Les exercices —
**a.** Quels sont les animaux nommés dans le récit de chasse ?
**b.** Répondez à ces questions sur le récit de chasse :
(i) À quel moment le narrateur prend-il son fusil ?
(ii) Combien d'élans le narrateur a-t-il tués avant midi ?
(iii) Pourquoi les peaux des animaux des prairies ouvertes ne conviennent-elles pas ?
**c.** Résumez le récit de chasse en deux phrases.

Extrait du texte —
--
A la première lueur du crépuscule, je pris mon fusil, et debout sur la porte de ma hutte, je dis à haute voix « Po-ko-taw-ga-maw est-il le seul qui puisse tuer des élans ? » Ma femme sortit aussitôt, et me présenta un morceau de viande boucanée, à peu près grand comme ma main, en me disant que sa sœur l’avait dérobé pour le lui donner. Beaucoup d’Indiens étaient déjà sortis de leur cabane, je lançai le morceau de viande au milieu des chiens en m’écriant : « Peut-on offrir une pareille nourriture à mes enfans, lorsque les élans abondent dans les bois ? »

Avant midi, j’avais tué deux élans gras, et j’étais rentré dans ma hutte avec une lourde charge de viande fraîche. J’eus bientôt tué un grand nombre de bisons, et nous nous dispersâmes pour en boucaner la chair avant de quitter nos familles, pour l’expédition contre les Sioux. Nous allâmes ensuite dans les bois chercher de bonnes peaux d’élans et de mooses pour les mocassins. Les peaux des animaux qui vivent dans les prairies ouvertes sont tendres et ne font pas de bon cuir.
--
Données sources —
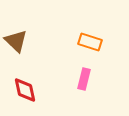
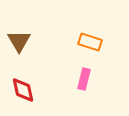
brown triangle: moved 3 px right; rotated 15 degrees clockwise
red diamond: moved 2 px left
--
Corrigé des exercices —
**a.** élans, chiens, bisons, mooses

**b.**
(i) À la première lueur du crépuscule.
(ii) Deux élans gras.
(iii) Elles sont tendres et ne font pas de bon cuir.

**c.** À la première lueur du crépuscule, le narrateur jette aux chiens le morceau de viande boucanée que lui présente sa femme, en s'écriant que les élans abondent dans les bois. Avant midi, le narrateur a tué deux élans, puis de nombreux bisons dont la chair est boucanée avant l'expédition contre les Sioux, et l'on part chercher dans les bois des peaux d'élans et de mooses pour les mocassins.